If you're a restoration contractor, an HVAC owner, a roofer, a plumber—anyone running a field service business and trying to figure out where AI fits into your operation—this publication is written for you.

Not for your IT department. Not for your investors. For you, the person making decisions about how your business runs day to day.

You don't need a technical background to get value from what I write here. You need to be willing to think critically about your operation and open to trying things that might change how you work.

That's it.

What You Can Expect

I'm going to write about the AI tools and approaches I'm seeing work in field service operations. Some of it will be about what we're building at Job-Dox. Some of it will be about tools and techniques from other companies that I think are worth your attention. All of it will be grounded in what I'm observing work in practice.

I'll break down why certain approaches make sense for contractors specifically, where the implementation challenges tend to show up, and what the actual return looks like when you get it right.

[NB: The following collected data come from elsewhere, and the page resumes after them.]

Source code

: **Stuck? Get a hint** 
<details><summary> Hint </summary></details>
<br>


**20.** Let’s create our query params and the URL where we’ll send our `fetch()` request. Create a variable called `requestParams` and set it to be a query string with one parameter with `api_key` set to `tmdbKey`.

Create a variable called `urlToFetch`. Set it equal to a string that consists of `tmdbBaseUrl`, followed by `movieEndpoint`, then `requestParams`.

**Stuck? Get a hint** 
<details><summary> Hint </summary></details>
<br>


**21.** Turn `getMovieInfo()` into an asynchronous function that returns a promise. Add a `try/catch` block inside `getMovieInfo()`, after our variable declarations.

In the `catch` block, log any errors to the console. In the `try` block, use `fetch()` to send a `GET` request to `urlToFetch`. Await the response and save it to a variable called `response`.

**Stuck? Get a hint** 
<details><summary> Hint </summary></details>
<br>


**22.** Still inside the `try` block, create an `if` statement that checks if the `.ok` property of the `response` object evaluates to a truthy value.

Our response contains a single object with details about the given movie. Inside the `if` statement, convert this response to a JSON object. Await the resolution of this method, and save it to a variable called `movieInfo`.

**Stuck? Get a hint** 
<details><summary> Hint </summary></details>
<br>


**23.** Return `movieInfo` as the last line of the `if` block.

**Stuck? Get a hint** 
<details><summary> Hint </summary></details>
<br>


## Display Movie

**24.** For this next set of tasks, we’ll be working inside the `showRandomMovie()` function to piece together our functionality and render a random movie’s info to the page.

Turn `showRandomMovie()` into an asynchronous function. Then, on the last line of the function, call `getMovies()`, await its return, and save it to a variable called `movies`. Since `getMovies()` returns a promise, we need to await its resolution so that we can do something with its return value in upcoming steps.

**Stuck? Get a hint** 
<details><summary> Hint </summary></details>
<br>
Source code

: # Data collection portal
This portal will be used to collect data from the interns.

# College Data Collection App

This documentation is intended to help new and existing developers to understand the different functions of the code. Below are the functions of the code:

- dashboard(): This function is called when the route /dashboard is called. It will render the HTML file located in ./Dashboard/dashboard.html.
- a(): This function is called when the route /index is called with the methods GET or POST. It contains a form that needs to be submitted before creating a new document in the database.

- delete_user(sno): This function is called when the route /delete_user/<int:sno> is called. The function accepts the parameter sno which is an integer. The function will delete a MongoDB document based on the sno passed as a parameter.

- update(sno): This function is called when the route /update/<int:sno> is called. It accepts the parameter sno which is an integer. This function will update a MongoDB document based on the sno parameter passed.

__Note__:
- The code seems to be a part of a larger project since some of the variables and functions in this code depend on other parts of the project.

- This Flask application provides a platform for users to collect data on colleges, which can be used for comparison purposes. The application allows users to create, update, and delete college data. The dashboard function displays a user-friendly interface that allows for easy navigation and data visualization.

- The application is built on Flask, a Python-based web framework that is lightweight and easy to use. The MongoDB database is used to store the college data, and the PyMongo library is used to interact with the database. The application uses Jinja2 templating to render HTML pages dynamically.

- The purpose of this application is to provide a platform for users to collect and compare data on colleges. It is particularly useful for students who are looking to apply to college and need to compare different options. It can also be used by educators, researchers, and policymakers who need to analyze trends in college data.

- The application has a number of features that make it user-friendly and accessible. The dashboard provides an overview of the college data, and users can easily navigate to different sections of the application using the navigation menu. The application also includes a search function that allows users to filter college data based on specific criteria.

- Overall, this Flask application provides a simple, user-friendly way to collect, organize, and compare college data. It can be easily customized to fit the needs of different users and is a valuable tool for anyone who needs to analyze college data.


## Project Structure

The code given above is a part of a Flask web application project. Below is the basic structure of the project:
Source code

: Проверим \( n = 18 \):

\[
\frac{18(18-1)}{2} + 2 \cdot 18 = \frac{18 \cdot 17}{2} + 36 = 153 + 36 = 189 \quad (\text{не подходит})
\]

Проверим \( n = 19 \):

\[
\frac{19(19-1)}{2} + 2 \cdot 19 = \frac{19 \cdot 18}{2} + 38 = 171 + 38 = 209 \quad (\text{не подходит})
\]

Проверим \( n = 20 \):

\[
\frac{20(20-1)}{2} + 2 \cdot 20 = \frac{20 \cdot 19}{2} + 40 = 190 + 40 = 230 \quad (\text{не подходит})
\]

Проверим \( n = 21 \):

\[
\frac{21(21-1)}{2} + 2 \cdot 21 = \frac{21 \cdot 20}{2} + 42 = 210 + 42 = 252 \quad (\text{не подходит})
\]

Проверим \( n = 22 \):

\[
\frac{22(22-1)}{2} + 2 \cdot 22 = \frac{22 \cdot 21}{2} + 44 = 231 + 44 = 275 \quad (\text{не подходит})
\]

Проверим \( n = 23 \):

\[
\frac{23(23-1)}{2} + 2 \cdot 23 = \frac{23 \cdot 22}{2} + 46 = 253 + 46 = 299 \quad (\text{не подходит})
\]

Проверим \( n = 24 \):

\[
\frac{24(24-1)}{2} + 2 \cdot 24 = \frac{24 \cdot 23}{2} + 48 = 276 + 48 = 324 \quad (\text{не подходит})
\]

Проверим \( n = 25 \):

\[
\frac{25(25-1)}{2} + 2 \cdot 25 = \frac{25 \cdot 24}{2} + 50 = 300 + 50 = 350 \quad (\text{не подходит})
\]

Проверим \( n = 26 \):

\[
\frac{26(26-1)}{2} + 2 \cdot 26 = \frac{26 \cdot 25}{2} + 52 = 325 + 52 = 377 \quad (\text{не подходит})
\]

I'll also talk about where AI isn't the answer, because that's just as important to understand.

The goal isn't to turn you into an AI expert. The goal is to help you make better decisions about where to invest your time and resources as this technology becomes more integrated into how field service businesses operate.

I'm not interested in hype. I'm interested in helping you see the patterns emerging across the industry so you can position your business to benefit from them. The contractors who understand what's possible right now—and what's still a year or two away—are the ones who'll be able to move decisively when the right opportunity shows up.

The Advantage of Moving Early

Here's what I'm beginning to notice. The contractors who are testing AI tools now, even in small ways, are building a different kind of operational muscle. They're learning how to evaluate new technology faster. They're getting comfortable with iterating on processes. They're developing intuition about what problems are worth solving with automation and what still needs human judgment.

That learning curve matters. When a genuinely useful tool shows up—something that can save your team hours every week or catch expensive mistakes before they happen—you want to be able to recognize it and implement it quickly. You don't want to be starting from zero while your competitors are already three months into adoption.

The businesses that treat this period as a learning opportunity are going to have an easier time capturing the advantages that come next. The ones that wait until they feel pressure to adopt something are going to be playing catch-up under less favorable conditions.

I'm not saying you need to implement every new AI tool that comes out. That would be a terrible strategy. I'm saying you should be paying attention, testing selectively, and building your ability to evaluate what's worth your time.

What I'm Actually Trying to Do

I'm trying to create a resource that helps field service contractors make informed decisions about AI without wading through theory, hype, or content written for a completely different type of business.

I'm trying to share what I'm learning as both an operator and a builder so you can benefit from the testing we're doing without having to repeat all the same mistakes.

I'm trying to help you see where the real opportunities are so you can move on them before they become table stakes.

And I'm trying to do it in a way that respects your time and assumes you're smart enough to make your own decisions once you have the right information.

No fluff. No hype. Just honest reporting on what's working in the field, from someone who's in it with you.

What questions do you have about AI that you haven't found good answers to yet?